England XI 465 (Brook 97, Lawrence 85, Root 77, Foakes 57) vs New Zealand XI
As England's tour match at Seddon Park drifted to an inevitably tame conclusion, the prospect of further fine-tuning ahead of the series opener in Mount Maunganui was thrown into doubt with warnings of an incoming tropical cyclone.
On Thursday the MetService issued a warning that Cyclone Gabrielle would hit the upper of New Zealand's North Island from Sunday morning, bringing gusts of up to 150kph and as much as 300mm of rain at the start of the week. Auckland Mayor Wayne Brown has extended the state of emergency for a further seven days as a result, a week after torrential rains caused widespread damage to the region. The Coromandel Peninsula, which sits just above Mount Maunganui, has followed suit.
England are due to arrive on Sunday with the first Test starting next Thursday (February 16). The first three days of next week were viewed as the ideal lead-in to bring players fully up to scratch, supplementing the four days training at the venue earlier in the tour, and this week in Hamilton, which culminates in an optional session on Friday morning (February 9). Now that build-up looks under serious threat.

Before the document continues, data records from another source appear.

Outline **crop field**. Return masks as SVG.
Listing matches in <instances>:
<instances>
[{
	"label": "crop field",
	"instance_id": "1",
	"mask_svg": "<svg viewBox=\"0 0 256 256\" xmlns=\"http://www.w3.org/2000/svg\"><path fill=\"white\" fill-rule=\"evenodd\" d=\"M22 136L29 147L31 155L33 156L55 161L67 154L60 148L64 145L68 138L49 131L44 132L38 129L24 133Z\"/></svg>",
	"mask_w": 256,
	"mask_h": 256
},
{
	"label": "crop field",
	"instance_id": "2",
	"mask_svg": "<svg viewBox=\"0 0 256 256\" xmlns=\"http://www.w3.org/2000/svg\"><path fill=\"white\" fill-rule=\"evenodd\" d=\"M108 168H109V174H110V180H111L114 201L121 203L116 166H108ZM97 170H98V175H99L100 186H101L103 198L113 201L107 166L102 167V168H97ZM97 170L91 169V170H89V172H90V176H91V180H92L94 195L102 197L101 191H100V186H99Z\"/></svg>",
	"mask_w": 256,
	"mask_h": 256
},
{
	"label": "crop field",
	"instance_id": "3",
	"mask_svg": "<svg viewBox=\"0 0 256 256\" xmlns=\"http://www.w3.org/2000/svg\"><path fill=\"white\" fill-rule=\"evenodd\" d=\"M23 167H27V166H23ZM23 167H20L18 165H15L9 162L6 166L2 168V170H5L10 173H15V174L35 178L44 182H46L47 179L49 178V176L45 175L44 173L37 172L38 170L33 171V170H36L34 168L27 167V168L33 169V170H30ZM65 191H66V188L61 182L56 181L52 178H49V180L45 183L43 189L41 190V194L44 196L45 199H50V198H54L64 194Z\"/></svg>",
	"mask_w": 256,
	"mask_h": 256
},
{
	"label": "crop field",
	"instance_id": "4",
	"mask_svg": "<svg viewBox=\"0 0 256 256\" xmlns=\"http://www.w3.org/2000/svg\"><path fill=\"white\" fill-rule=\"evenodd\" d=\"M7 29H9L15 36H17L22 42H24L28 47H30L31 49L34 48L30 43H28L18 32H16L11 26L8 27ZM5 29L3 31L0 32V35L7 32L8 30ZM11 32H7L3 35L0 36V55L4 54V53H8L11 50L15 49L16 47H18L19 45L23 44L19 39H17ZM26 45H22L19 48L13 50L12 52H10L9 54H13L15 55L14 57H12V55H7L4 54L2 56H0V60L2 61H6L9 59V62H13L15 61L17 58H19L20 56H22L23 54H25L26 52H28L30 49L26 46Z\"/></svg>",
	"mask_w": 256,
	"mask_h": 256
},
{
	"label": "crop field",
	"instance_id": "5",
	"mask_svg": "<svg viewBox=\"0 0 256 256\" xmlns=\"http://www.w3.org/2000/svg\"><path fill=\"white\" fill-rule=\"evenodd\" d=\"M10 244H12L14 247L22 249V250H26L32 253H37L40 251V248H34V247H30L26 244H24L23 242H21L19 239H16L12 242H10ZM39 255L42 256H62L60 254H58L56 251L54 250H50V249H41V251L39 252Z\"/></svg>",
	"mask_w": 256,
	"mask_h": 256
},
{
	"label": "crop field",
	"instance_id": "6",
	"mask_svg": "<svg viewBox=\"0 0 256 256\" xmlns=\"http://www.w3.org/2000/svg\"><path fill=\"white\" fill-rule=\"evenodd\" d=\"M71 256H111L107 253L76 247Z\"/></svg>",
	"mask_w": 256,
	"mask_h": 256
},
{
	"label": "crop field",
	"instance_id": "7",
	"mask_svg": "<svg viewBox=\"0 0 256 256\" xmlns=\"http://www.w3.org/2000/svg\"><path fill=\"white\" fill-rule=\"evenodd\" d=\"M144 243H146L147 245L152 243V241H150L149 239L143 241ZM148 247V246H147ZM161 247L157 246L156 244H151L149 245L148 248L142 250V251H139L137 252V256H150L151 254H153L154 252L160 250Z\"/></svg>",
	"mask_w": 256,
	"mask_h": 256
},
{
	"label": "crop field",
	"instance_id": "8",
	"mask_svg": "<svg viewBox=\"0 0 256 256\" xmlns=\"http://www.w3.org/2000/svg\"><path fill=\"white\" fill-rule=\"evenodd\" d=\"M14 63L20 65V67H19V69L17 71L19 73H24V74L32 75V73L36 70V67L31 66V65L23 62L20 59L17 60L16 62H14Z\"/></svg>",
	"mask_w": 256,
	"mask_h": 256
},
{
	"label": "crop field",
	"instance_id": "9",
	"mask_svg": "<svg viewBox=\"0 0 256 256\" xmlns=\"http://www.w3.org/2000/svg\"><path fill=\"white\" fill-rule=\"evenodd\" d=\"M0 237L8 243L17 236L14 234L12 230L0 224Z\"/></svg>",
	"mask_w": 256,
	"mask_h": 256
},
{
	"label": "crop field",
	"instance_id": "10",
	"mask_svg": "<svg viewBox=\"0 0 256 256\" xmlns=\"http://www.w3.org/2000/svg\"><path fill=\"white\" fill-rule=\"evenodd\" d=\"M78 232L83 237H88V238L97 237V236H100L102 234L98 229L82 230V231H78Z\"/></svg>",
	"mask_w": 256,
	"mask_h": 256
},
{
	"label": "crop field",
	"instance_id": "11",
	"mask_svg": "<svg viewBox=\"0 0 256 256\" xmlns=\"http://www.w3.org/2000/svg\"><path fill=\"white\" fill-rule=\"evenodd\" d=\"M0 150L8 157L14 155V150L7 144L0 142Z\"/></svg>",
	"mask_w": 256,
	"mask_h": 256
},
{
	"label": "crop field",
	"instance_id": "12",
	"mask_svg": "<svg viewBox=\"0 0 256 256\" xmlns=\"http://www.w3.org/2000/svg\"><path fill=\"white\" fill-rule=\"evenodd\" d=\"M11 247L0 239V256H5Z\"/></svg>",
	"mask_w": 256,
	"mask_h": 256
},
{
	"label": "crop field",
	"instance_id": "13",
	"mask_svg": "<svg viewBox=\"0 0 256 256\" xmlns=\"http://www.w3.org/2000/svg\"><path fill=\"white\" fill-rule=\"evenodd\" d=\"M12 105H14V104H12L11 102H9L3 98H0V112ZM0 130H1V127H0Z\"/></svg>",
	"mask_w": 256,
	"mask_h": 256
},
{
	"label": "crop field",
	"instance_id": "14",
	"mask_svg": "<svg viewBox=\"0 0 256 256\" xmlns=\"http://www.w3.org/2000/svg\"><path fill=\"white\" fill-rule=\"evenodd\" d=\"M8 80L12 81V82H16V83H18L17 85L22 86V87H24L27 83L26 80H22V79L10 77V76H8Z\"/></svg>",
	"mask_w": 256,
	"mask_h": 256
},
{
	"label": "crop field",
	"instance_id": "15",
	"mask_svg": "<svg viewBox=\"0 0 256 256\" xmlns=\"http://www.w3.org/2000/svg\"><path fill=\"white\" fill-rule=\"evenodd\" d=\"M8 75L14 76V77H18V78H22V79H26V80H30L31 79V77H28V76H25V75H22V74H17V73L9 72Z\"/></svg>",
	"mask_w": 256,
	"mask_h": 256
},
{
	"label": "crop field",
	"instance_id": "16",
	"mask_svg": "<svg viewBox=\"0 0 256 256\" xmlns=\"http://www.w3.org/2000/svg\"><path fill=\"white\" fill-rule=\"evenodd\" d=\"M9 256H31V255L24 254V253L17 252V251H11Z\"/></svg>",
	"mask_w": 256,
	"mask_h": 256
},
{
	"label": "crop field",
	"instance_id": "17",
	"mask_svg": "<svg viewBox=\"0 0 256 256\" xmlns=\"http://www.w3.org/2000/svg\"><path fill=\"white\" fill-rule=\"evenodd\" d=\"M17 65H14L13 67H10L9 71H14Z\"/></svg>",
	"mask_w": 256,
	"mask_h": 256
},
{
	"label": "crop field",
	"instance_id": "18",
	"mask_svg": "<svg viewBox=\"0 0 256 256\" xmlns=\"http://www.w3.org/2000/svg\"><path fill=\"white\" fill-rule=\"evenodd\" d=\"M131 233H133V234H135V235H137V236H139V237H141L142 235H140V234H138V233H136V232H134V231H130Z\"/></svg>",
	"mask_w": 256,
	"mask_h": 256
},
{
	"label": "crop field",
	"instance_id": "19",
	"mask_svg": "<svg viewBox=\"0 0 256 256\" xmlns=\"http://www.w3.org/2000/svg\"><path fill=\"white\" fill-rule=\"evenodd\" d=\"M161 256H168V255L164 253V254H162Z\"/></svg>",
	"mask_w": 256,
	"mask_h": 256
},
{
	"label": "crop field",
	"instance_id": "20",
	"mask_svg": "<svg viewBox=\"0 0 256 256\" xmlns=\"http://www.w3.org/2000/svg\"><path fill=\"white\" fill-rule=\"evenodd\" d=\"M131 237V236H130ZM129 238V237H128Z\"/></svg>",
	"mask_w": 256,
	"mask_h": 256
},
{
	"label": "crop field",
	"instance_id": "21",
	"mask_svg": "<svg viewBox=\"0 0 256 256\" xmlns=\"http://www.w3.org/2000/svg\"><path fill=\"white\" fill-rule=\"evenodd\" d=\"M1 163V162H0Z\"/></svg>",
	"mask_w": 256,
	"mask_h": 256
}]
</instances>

Day two of England's tour match at Seddon Park drifted predictably. A New Zealand XI flayed for 465 inside 69.2 overs on day one made the endeavour worthwhile with a spirited 310 all out in 82.1 overs through to 8:52pm local time. Quinn Sunde's battling yet classy 91 was the pick of their resistance.
The main quicks James Anderson, Stuart Broad, Ollie Robinson and Olly Stone got a reasonable workout with the pink ball across three spells during the day. while Jack Leach led the way with 17 overs of left-arm spin.
Ben Stokes, however, remained a bystander as Ollie Pope captained in his absence, as was the case in England's warm-up match against the Lions ahead of the Pakistan series in Abu Dhabi. While he put himself through the wringer in the nets and out in the middle during the interval, there is a real chance that cyclone will prevent Stokes from getting the ideal amount of work in before the series begins.
It is not a fear not shared by head coach Brendon McCullum, however, who backed Stokes' decision to stay out of his whites for the last couple of days.
"Some characters don't need warm-up games," McCullum said. "The bigger the competition, the more they step up. He [Stokes] has never been a warm-up-game kind of guy and I don't see that changing any time soon."
Anderson and Broad opened proceedings, reunited after Broad missed Pakistan for the birth of his first child, and it was the latter who got the ball rolling, taking a sharp return catch off William O'Donnell. Anderson was made to wait until the 73rd over, removing Curtis Heaphy, caught at first slip by Joe Root once the lights had taken over for the first time in the match. However, he did affect a dismissal earlier with the run-out of Robert O'Donnell.
Numerically, Stone was the pick of the attack, finishing with 3 for 54. His previous first-class match had been the second Test against New Zealand at Edgbaston in June 2021 before a fourth stress fracture of the back and subsequent operation kept him out for a year.
Up to now, Stone's return to action had been white-ball only: for Warwickshire, Chennai Braves in the T10, MI Cape Town in the SA20 and the first two ODIs of England's series with South Africa, before flying to New Zealand. Here, he bowled with good pace, eventually snaring Sunde with a sharp delivery eliciting a twitch outside off stump from the right-hander.
Matthew Potts, however, was perhaps the most impressive quick on display, after missing out on the tour of Pakistan. His luck was summed up with his first delivery, which tailed in and seamed away to catch Test opener Will Young's outside edge, only for Zak Crawley to put down the catch at second slip. Potts did eventually get one in the wicket column when Kyle Jamieson hooked a bouncer high to Pope out at deep square leg.
Potts, Stone and Broad will be vying for one spot in the XI for the first Test, with Anderson, Robinson and Leach in possession. The consideration for Stokes and McCullum is who will offer the best point of difference as England seek to bring to an end a seven-match winless run in New Zealand and in turn register a first series win here since 2008.
On the face of it, Stone's ability to tip the speed gun into the 90s is the precisely the point of difference England would want, particularly with a pink Kookaburra ball on a batter-friendly pitch. England's only previous match at Mount Maunganui saw them lose by an innings and 65 runs after New Zealand posted 615 for 9.